Doch das Grab ist nach Ansicht von Bucolo-Trappen dafür kein Muss: Wenn die Vorstellungen so weit auseinandergehen und die Angehörigen einen Kompromiss finden wollen, könnten sie sich vielleicht daheim einen Altar herrichten, regt sie an. Platz finden könne dort neben einem Bild etwa eine Locke, damit nach der Einäscherung "noch etwas Körperliches" da ist und die Asche dennoch anonym bestattet werden kann.
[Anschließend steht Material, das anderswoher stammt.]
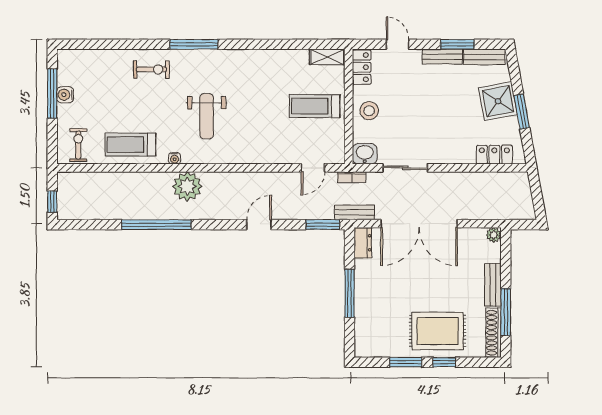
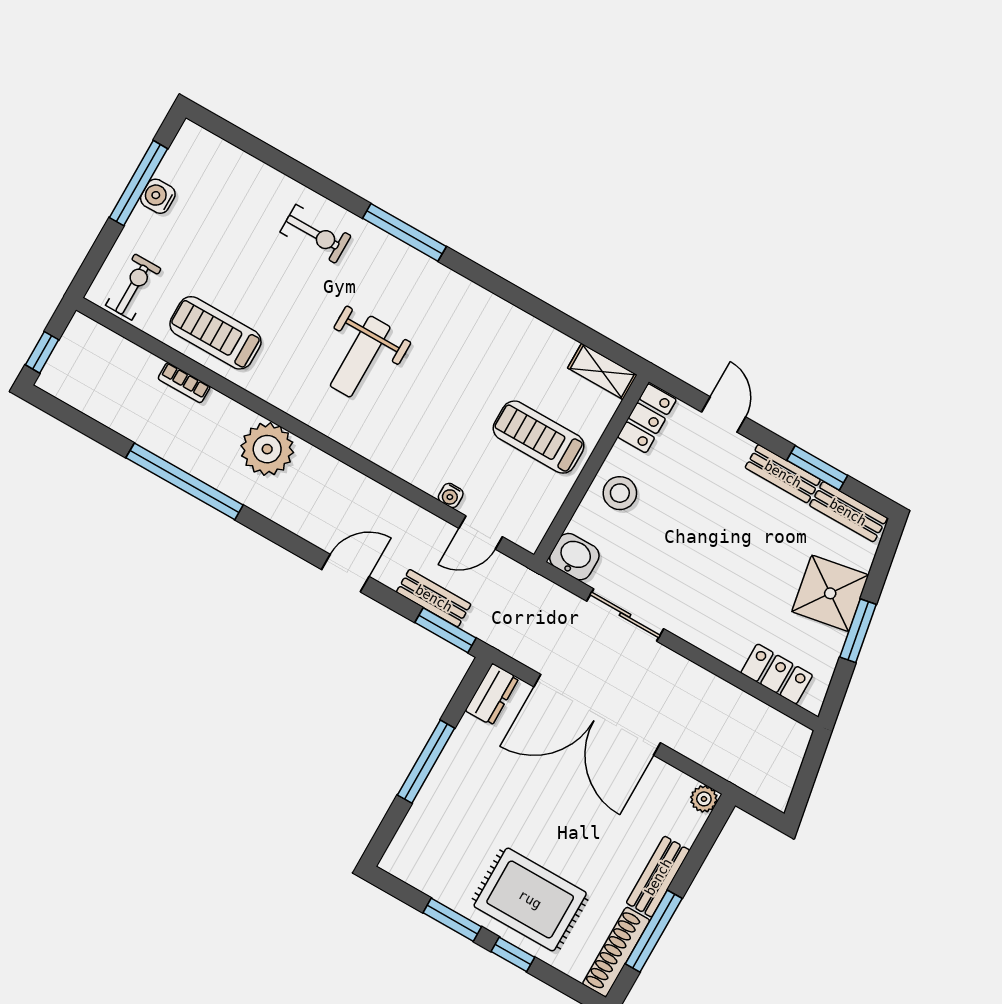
water cooler: (175, 158) -> (451, 495), moved
bookcase: (352, 177) -> (184, 383), moved
bench: (355, 212) -> (434, 598), moved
Einer Umfrage im Auftrag des Bundesverband Deutscher Bestatter zufolge kann sich inzwischen nahezu die Hälfte der Bevölkerung vorstellen, nach dem Tod eingeäschert zu werden. Die Zahl der Erdbestattungen geht dagegen immer weiter zurück: Lag sie 1994 noch bei 68 Prozent und 2004 bei 58 Prozent, wird laut Aeternitas heute nur noch knapp die Hälfte der Verstorbenen als Leichnam im Sarg bestattet. Grundsätzlich muss in Deutschland jeder Tote - egal ob eingeäschert oder nicht - beigesetzt werden, und zwar im Regelfall auf einem Friedhof. Doch es gibt sehr unterschiedliche Arten der Beisetzung:

Wahlgräber
Hier kann die Grablage auf dem Friedhof in einem bestimmten Bereich beliebig ausgesucht und das Nutzungsrecht über die Ruhefrist hinaus verlängert werden. Wahlweise kann das Grab als Einzel- oder Doppelruhestätte erworben werden, so dass zum Beispiel Ehepartner gemeinsam - auch mit zeitlichem Abstand - dort beigesetzt werden können. Handelt es sich um ein Tiefgrab, werden Särge oder Urnen übereinander und nicht wie bei einem Doppelgrab nebeneinander beigesetzt. Wahlgräber werden in der Regel namentlich mit einem Grabmal gekennzeichnet und individuell gestaltet. In ein Erdwahlgrab dürfen zusätzlich eine, manchmal sogar bis zu vier Urnen beigesetzt werden.

Reihengräber
Sie werden von der Friedhofsverwaltung der Reihe nach vergeben. Jeweils ein Sarg oder eine Urne findet pro Grabstelle Platz. Je nach Friedhofssatzung sind die Ruhefristen unterschiedlich lang. Sie können nicht verlängert werden. In der Regel wird das Grab namentlich gekennzeichnet und individuell gestaltet. Ähnlich verhält es sich bei Rasen- oder Wiesengräbern, die ebenfalls als Reihengräber vergeben werden. Die Grabgestaltung und -pflege entfällt hier allerdings, weil die Rasenfläche vom Friedhofspersonal gemäht wird.

Gemeinschaftsgräber
Meistens handelt es sich um Urnen-, seltener um Sarggräber. Mehrere Verstorbene, die nicht miteinander verwandt sein müssen, werden einzeln auf einer einheitlich gestalteten Fläche bestattet. Gewöhnlich kümmert sich die Friedhofsverwaltung um Bepflanzung und Pflege. Ein zentrales Grabmal oder einzelne Tafeln vermerken, wer dort bestattet ist.

Urnenwand
Sie wird von Bestattern auch als Kolumbarium, lateinisch für Taubenschlag, bezeichnet. Hier werden in einer Wand bis zu zwei Urnen in einzelnen Kammern beigesetzt. Eine Platte mit einer Inschrift schließt diese nach vorne ab.

Baum- oder Waldbestattung
Eine biologisch abbaubare Urne wird im Wurzelbereich eines Baumes - meist in sogenannten Ruhewäldern - beigesetzt. Eine wie auch immer geartete Grabgestaltung ist in der Regel nicht erlaubt. Wie bei Rasen- oder Wiesengräbern ist hier eine anonyme Bestattung möglich.

Seebestattung
Die Asche wird in einer Urne aus leicht löslichem Material von einem Schiff aus im Meer versenkt. Der Verstorbene muss diese Art der Bestattung ausdrücklich gewünscht haben und möglichst schriftlich festgehalten haben. Der Ort wird in einer Seekarte vermerkt. Allerdings kann auch eine Seebestattung anonym erfolgen.